Still. Miami entered Sunday a remarkable 33-13 in one-run games, the best winning percentage (.718) in the National League since 1980, a full 13 years before Charlie Hough threw the franchise's first pitch.
"They've proved to themselves they can do it," Schumaker said.
Over and over and over again.
Miami's clinching victory in some ways symbolized its season. Star centerfielder and video game cover model Jazz Chisholm Jr. hit an early homer. A walk, a bunt single, a sacrifice and a forceout grounder gave them the lead for good. Eight relievers combined to get 27 outs, the last four by newish closer Tanner Scott.
It is not the way Schumaker drew it up.

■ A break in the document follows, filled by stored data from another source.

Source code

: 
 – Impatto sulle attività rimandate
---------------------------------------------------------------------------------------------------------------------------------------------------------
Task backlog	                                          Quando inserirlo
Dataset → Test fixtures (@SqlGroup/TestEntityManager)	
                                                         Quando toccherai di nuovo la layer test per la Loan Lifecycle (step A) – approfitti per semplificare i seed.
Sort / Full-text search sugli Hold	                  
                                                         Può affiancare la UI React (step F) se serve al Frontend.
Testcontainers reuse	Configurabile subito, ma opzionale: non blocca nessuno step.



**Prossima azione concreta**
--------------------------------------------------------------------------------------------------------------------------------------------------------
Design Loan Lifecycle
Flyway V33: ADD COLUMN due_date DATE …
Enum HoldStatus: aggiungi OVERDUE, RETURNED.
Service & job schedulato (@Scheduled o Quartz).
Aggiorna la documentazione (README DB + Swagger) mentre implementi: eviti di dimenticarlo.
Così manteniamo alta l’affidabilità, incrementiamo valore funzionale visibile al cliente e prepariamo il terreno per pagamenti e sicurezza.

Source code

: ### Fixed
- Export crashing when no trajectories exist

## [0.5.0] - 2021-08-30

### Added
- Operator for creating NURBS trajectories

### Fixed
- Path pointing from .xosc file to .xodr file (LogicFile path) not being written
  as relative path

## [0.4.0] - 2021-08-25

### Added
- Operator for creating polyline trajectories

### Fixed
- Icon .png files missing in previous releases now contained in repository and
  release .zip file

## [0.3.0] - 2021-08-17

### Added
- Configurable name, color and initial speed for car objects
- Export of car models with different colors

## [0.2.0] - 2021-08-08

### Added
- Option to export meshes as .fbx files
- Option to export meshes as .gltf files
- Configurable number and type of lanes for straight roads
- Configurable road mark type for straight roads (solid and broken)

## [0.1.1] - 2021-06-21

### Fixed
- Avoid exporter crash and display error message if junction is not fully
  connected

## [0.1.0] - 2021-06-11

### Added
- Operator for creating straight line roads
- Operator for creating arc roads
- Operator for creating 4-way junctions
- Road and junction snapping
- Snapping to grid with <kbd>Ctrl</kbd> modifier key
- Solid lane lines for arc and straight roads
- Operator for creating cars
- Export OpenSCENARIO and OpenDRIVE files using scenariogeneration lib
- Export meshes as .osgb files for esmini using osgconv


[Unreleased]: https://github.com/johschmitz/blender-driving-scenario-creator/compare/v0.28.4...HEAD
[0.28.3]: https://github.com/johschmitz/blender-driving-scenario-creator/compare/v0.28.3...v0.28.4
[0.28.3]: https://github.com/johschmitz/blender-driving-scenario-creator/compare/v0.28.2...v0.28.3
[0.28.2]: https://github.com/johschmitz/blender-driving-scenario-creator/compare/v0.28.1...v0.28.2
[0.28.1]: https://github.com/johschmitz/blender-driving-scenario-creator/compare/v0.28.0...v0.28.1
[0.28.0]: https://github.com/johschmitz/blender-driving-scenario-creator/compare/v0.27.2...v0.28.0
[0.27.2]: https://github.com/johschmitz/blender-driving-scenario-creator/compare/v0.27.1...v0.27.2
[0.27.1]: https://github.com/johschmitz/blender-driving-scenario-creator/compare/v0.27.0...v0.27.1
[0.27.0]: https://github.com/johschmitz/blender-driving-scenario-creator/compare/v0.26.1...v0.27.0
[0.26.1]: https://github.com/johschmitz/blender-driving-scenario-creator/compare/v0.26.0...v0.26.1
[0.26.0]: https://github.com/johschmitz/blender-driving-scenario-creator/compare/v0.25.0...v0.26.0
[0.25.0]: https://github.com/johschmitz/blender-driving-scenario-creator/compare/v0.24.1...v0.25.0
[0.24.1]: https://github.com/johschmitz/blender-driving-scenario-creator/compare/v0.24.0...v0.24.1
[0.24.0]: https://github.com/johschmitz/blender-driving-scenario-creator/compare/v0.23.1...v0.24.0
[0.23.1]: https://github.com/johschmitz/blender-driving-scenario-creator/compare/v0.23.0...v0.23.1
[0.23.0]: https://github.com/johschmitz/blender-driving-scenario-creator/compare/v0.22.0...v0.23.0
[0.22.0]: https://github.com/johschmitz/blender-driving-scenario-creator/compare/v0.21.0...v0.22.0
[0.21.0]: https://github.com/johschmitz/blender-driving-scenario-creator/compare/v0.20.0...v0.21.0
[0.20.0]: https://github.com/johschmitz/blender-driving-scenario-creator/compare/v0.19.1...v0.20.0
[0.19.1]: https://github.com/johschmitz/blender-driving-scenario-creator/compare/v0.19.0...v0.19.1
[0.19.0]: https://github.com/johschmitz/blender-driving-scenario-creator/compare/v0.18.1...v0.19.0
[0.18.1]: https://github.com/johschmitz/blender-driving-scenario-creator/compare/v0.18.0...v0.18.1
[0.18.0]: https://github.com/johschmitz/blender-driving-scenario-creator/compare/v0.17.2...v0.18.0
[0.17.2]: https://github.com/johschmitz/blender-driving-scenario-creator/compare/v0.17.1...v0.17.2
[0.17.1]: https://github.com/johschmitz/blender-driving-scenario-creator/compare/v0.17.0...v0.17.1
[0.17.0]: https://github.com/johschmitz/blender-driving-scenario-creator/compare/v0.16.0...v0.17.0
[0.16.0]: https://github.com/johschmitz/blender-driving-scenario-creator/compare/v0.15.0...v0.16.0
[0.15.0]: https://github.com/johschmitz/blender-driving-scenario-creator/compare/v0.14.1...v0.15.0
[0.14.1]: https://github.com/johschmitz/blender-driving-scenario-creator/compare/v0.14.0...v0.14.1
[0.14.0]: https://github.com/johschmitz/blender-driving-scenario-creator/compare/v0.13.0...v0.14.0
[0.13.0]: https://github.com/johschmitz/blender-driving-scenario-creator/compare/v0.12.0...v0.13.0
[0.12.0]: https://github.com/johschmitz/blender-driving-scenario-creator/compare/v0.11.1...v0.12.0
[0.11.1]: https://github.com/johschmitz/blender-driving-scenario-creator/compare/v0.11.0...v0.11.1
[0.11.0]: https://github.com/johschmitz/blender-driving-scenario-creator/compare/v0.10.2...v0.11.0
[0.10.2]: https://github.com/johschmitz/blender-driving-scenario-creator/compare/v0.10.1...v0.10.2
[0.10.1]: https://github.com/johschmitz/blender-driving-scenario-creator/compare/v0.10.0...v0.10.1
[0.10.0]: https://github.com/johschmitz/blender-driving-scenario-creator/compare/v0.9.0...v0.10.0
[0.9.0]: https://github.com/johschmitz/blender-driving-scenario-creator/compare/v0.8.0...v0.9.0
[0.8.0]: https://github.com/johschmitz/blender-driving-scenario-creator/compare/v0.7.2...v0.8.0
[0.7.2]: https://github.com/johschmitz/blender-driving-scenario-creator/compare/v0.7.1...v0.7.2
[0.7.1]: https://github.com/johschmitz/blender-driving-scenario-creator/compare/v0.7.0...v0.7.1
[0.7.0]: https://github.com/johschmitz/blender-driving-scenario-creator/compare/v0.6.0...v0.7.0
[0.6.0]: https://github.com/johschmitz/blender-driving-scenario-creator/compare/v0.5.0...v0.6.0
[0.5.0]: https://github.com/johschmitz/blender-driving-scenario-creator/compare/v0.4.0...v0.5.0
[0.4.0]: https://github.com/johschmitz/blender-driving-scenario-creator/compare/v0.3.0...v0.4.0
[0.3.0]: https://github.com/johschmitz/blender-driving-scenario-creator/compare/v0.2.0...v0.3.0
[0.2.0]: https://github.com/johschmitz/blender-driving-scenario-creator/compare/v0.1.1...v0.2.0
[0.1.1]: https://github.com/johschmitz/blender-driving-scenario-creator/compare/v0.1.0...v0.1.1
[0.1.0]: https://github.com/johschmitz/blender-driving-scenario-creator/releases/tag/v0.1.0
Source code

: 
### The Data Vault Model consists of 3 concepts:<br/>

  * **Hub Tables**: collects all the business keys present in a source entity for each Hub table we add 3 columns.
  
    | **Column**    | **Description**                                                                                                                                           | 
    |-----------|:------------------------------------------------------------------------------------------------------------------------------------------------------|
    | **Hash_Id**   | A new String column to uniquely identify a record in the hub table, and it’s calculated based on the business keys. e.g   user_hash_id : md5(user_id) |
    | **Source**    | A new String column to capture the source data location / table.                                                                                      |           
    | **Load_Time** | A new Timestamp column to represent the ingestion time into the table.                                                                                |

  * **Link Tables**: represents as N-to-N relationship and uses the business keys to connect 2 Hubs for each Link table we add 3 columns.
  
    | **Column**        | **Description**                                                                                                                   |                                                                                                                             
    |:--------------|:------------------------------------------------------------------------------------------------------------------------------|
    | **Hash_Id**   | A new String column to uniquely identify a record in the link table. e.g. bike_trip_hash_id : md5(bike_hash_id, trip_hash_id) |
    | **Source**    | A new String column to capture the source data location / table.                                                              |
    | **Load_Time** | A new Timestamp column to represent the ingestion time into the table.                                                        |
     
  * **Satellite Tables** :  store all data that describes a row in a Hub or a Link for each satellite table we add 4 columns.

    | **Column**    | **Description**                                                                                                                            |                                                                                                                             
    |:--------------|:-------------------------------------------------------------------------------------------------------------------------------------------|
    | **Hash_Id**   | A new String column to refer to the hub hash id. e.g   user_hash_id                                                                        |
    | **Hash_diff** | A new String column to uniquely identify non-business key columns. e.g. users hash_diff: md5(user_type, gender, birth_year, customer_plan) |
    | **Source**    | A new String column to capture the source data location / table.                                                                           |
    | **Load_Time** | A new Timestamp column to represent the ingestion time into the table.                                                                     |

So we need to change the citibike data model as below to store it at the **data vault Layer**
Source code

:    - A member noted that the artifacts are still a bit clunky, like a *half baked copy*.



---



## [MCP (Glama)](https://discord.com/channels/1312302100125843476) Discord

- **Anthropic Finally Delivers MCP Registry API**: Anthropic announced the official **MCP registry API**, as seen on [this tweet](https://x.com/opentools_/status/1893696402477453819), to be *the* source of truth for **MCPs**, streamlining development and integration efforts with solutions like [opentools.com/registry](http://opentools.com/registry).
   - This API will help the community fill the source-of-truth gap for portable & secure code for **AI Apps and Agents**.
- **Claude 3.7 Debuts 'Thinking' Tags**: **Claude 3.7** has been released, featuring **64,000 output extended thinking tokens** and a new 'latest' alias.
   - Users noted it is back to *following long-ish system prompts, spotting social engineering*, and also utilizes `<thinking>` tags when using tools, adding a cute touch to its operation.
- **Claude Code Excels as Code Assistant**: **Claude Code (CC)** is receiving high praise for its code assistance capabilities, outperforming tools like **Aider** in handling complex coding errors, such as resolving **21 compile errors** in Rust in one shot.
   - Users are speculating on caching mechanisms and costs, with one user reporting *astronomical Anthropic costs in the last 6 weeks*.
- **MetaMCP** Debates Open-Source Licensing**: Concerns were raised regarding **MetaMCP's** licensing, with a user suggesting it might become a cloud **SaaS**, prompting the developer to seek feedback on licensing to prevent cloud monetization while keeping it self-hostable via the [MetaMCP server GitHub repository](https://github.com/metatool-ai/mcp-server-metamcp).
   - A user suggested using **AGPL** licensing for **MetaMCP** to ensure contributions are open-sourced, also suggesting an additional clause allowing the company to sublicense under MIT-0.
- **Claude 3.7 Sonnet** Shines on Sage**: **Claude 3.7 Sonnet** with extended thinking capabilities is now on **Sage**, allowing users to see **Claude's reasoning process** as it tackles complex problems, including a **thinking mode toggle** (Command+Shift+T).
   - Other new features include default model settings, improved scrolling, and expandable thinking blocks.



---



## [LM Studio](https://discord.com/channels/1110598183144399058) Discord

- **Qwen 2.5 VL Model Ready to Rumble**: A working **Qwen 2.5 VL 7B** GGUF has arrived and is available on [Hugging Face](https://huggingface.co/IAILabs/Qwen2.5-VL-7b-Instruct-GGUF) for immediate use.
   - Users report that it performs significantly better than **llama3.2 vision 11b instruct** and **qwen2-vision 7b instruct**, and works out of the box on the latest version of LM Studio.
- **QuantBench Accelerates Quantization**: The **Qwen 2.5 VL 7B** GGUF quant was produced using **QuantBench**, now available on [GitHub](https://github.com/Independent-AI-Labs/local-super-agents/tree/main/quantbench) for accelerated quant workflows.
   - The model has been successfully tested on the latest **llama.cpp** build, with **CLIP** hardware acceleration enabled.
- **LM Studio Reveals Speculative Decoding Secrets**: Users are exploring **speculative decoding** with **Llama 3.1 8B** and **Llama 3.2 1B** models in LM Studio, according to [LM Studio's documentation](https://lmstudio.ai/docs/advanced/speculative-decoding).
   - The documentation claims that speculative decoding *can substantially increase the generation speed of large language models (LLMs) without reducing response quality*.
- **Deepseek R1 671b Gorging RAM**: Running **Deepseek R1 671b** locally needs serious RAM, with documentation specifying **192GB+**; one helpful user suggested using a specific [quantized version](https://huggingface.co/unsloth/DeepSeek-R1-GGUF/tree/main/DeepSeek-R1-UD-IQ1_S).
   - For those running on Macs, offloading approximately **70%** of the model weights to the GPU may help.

Yet the utility player who got every bit of ounce he could out of his talent during an 11-year big-league career has become the manager perhaps uniquely qualified to handle a roster that is better than the sum of its parts.
"He said (during his interview) 'I have certain unconditional aspects of how I manage' and boy, he managed that way," Sherman said. "The motivation he got from these guys, unbelievable."
Motivation that wavered but never fully waned, even as Miami trudged through an uneven first five months of the season in which it did little more than find a way to hang around.
"There's been like four times this year where I just to myself I'm just like 'Man, I don't know if we can do it,'" catcher Jacob Stallings said. "Just treading water and every time we (seem close to out of it), I mean we just do something crazy."
Like sweeping rival and NL East winner Atlanta in mid-September immediately after a draining series loss in Milwaukee threatened to blunt their momentum.
Like rallying for two runs in the ninth inning at Citi Field against the New York Mets on Thursday, a game suspended by rain at nearly 1 a.m.
Like coming back from a 3-0 deficit in the eighth inning on Friday night, the sixth time this season they've roared back from three runs or more after the seventh, the most by any team in the majors in the modern era.
Miami's 17-9 sprint through September culminated in a postgame party near the mound at PNC Park on Saturday night while a small cadre of fans behind the dugout shouted "Lets Go Marlins!"
Heady territory for a team with an opening day payroll of a relatively modest $91 million, a team that had dropped at least 93 games in each of the last four non-pandemic-shortened seasons.
"It's not about payroll, it's about what you got in here," Sherman said, pointing to his heart. "And these guys had it in here."
Maybe because the people like the woman Chisholm calls "Momma Kim," showed them the way.
"Our staff, our front office, they're a family and they showed us how to be a family," Chisholm said. "And it starts at the top with Sherman, to Kim to Skip. It all starts from there. We just watch them and they help us. It's fun to see how much work they put in."
A job that Ng insists is still far from finished.
"I need to go back to my (introductory) press conference where I said 'Failure is not an option,'" she said. "And that has really come full circle ... So we're here but we still have more work to do."